DATA UNDER STUDY:
★ ★ ★

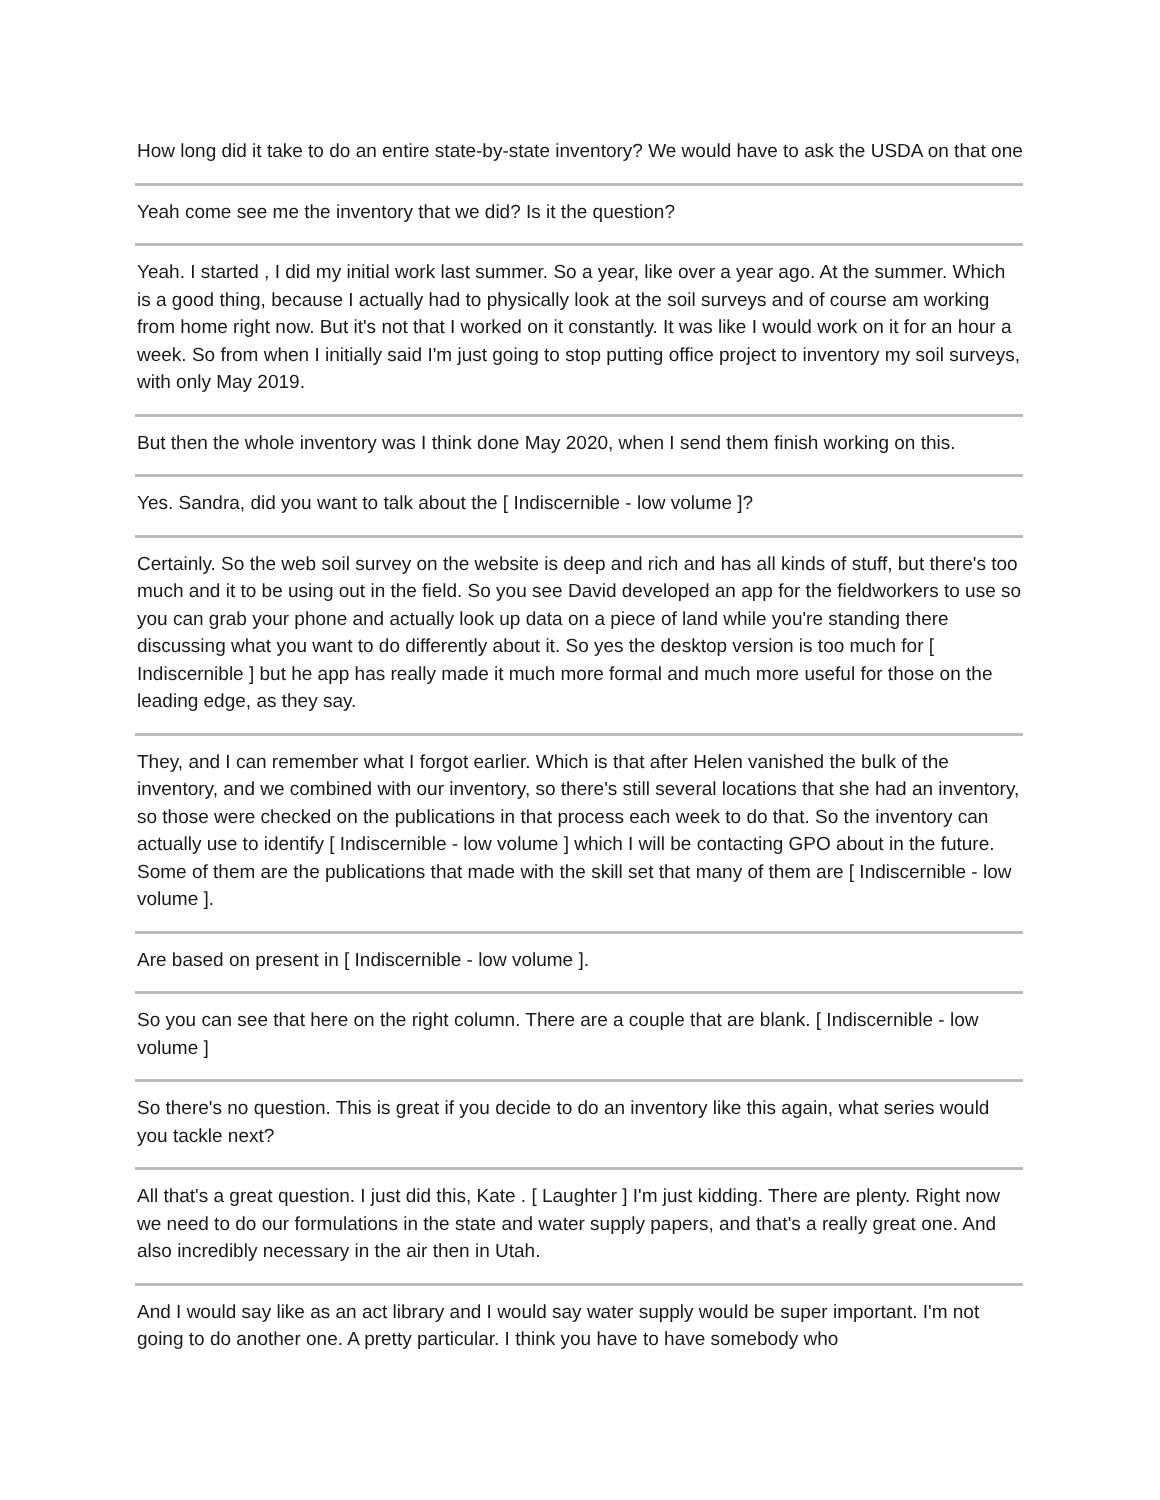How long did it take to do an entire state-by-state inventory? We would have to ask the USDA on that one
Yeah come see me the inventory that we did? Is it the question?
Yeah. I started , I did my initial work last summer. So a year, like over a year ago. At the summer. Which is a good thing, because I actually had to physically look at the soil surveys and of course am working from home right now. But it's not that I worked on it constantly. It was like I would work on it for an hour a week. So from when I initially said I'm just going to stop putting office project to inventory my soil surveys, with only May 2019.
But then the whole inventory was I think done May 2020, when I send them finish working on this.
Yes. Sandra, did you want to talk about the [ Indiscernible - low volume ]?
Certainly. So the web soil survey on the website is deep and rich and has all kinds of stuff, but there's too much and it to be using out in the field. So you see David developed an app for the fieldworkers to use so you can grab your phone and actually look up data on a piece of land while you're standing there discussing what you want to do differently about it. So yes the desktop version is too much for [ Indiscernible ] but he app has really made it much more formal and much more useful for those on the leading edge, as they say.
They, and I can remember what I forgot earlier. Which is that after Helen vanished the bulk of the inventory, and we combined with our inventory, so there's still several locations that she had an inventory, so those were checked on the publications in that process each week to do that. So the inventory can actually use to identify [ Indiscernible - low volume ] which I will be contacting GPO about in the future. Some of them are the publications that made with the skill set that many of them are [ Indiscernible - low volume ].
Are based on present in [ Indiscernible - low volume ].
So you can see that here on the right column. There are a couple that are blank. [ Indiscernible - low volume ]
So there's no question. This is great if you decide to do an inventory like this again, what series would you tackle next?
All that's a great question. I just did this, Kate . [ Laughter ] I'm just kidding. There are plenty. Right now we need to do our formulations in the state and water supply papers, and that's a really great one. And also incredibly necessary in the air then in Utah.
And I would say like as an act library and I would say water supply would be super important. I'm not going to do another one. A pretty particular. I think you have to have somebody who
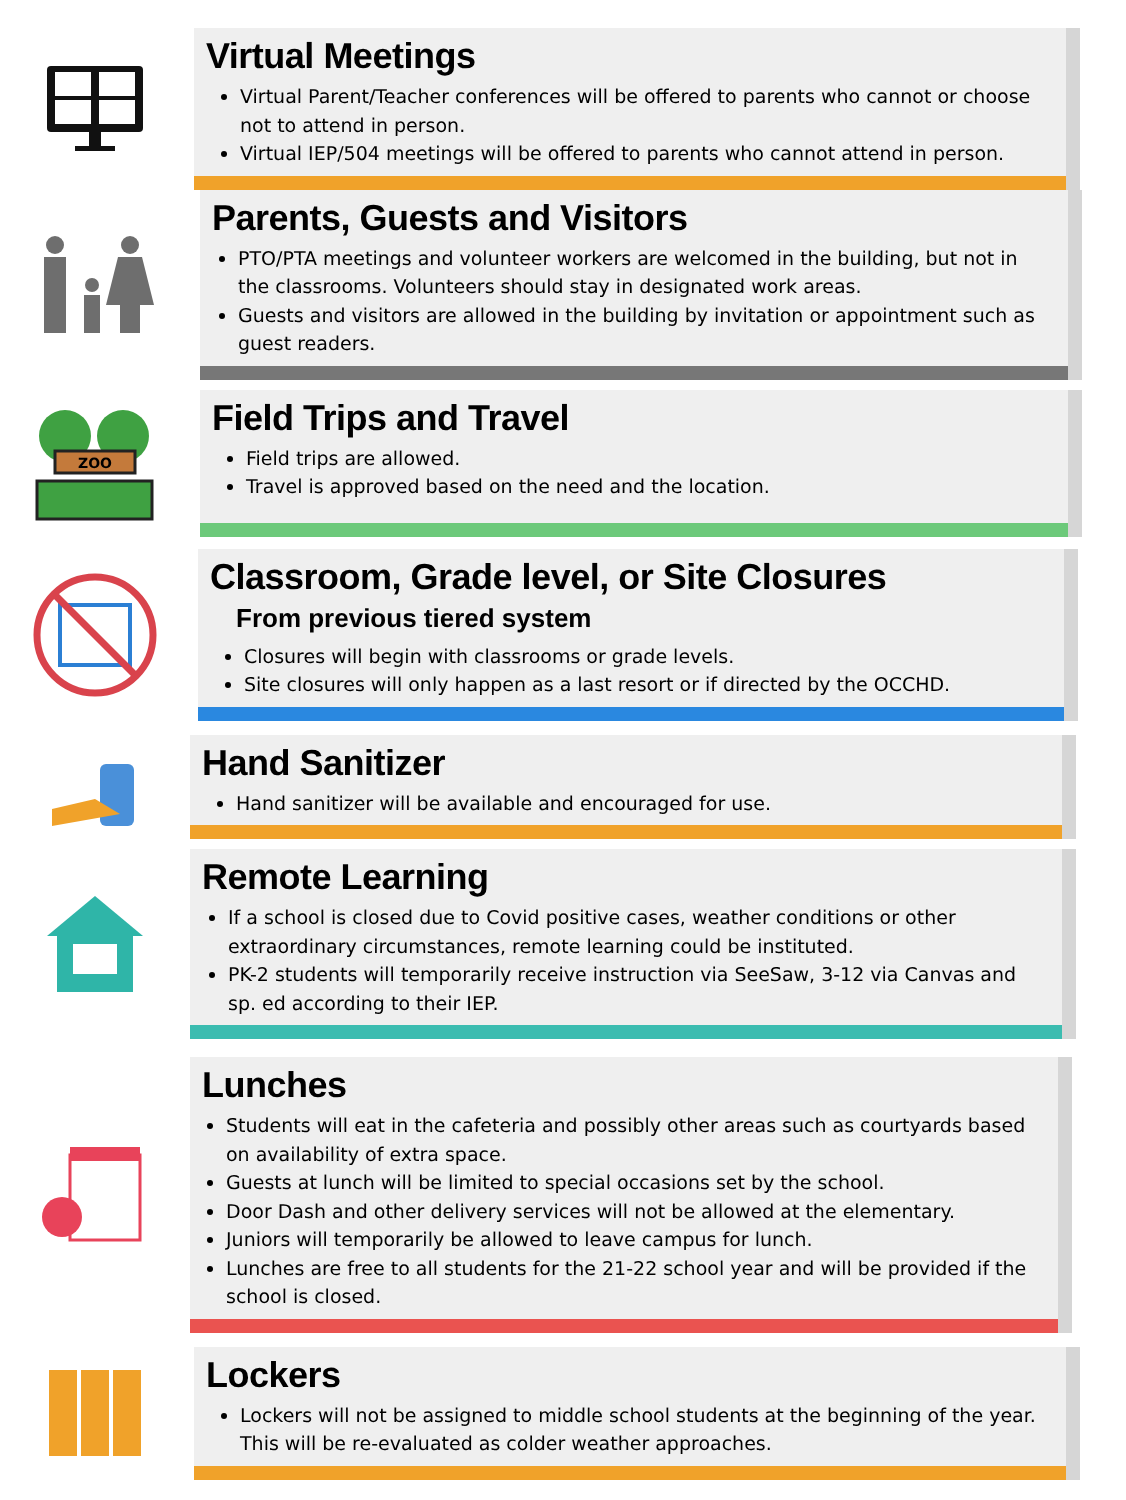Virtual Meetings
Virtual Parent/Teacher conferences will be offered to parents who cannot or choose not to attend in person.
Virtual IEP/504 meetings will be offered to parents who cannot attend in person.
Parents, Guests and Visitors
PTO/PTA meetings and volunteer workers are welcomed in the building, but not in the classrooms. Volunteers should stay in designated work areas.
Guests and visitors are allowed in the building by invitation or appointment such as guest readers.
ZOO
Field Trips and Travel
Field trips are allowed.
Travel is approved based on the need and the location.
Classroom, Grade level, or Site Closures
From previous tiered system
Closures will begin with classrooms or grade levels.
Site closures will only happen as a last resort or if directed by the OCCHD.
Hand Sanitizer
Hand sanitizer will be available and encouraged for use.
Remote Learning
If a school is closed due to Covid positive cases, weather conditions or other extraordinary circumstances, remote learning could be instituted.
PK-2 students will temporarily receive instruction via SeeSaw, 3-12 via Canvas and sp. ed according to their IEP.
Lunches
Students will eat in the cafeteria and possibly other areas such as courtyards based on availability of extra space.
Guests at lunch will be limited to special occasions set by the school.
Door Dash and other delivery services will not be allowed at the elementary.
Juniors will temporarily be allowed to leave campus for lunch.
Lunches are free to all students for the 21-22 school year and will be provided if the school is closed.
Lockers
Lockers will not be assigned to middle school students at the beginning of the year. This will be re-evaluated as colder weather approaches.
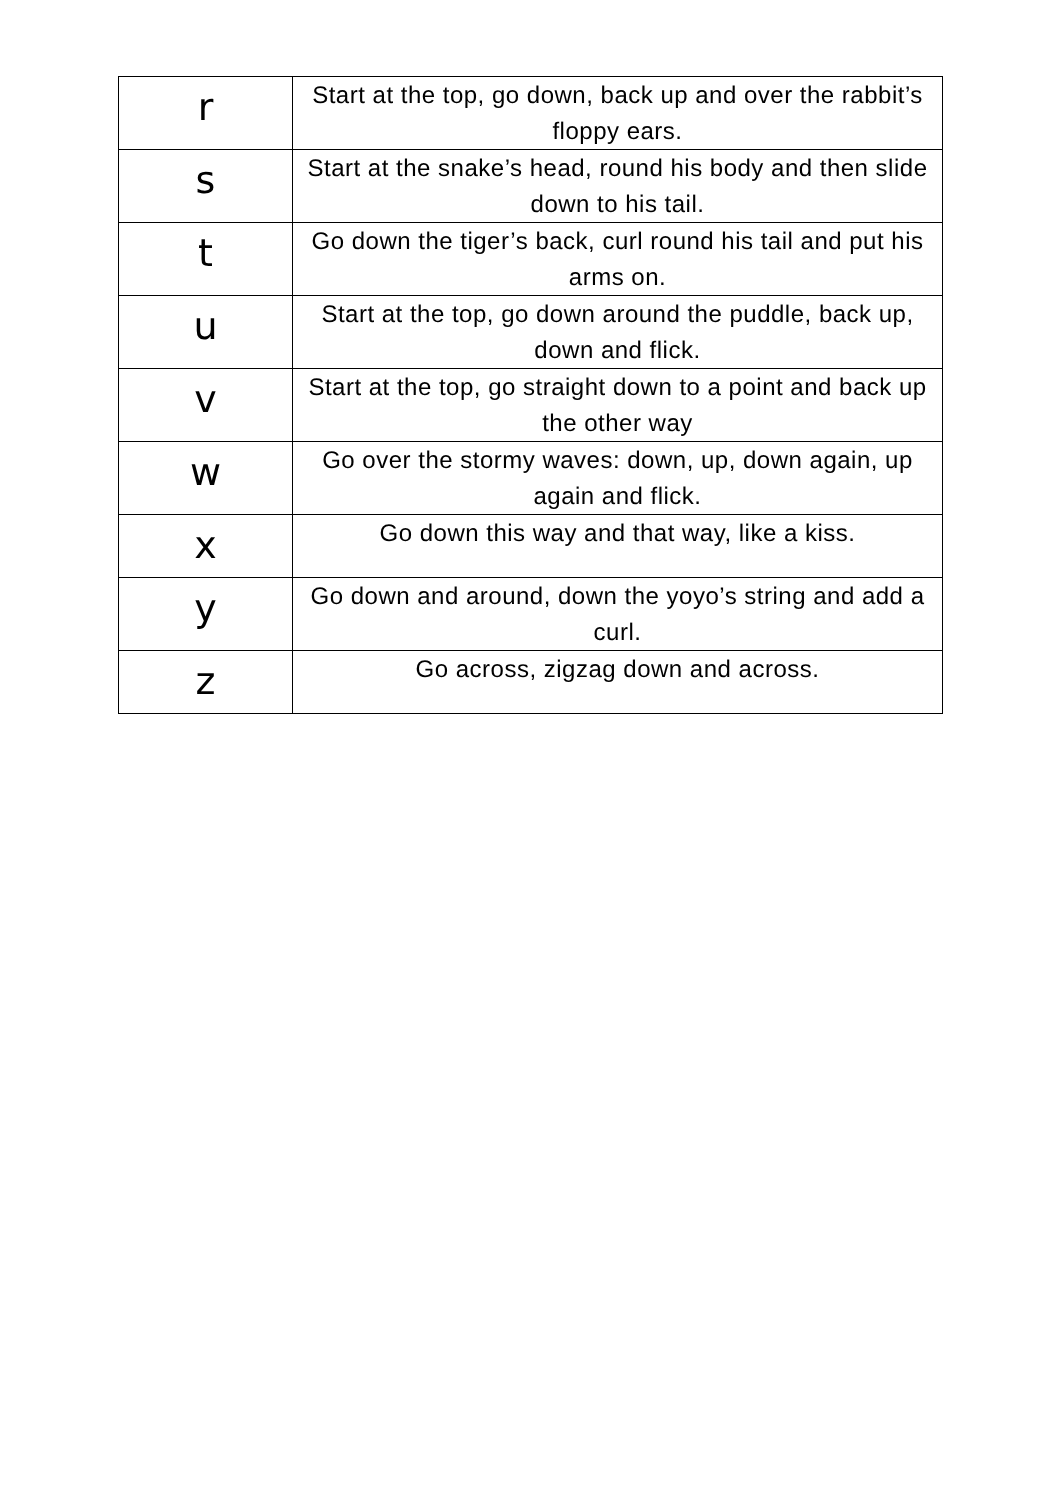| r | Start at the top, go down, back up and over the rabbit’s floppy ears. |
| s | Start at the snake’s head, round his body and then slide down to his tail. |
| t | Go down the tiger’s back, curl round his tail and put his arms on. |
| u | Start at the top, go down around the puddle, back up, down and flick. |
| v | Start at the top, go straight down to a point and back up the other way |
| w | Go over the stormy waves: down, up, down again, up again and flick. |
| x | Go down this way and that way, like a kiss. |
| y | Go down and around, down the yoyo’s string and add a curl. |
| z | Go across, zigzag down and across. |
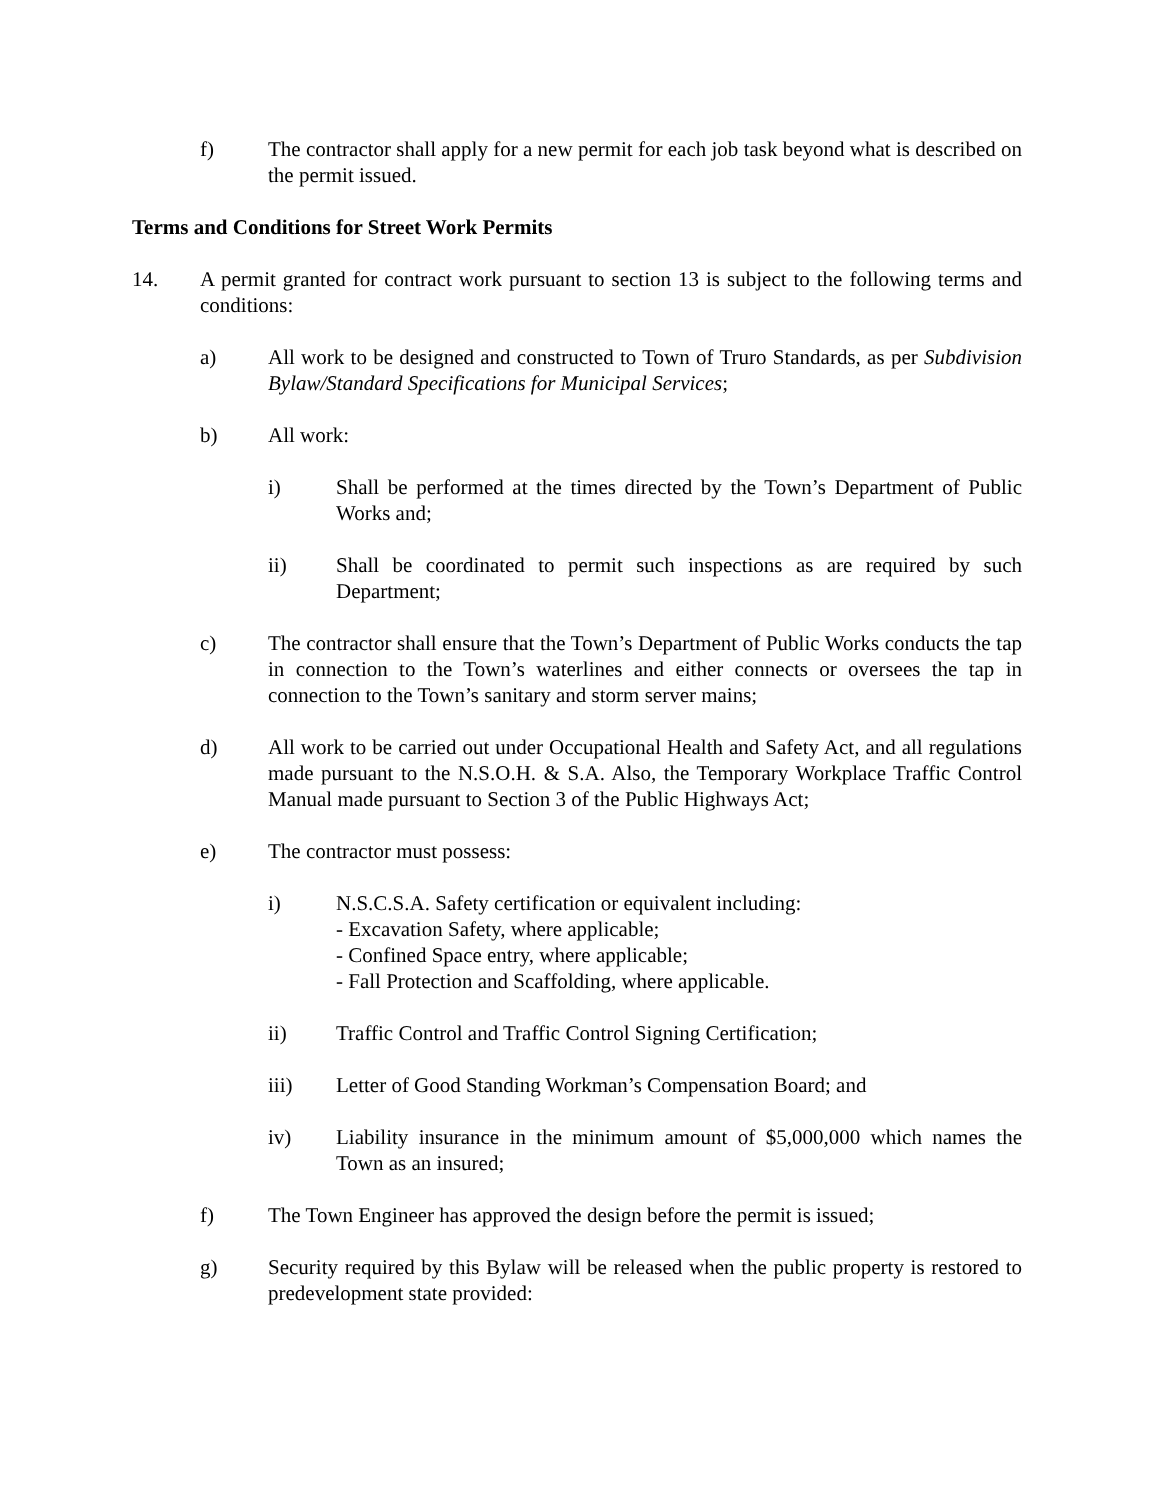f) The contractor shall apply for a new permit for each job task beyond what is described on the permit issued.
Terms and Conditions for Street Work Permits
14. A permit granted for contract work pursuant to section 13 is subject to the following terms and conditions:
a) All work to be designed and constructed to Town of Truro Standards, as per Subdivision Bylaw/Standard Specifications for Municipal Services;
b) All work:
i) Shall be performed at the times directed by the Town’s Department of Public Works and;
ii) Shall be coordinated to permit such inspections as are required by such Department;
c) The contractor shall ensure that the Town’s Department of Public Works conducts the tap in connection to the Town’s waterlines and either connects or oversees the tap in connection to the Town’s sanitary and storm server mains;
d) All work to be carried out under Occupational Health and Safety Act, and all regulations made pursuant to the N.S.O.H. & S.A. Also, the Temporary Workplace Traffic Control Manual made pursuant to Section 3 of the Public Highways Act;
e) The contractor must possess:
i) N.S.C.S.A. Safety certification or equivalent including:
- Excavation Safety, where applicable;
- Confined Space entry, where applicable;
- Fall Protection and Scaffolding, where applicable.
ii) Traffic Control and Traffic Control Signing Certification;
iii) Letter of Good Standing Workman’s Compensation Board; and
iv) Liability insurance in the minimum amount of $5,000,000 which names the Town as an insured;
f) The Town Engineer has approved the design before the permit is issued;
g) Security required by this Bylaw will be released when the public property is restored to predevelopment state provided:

★ ★ ★

TASK REQUIREMENTS: Determine how many lines in the records contain "closed", and reply with the number only.

TASK ANSWER: 2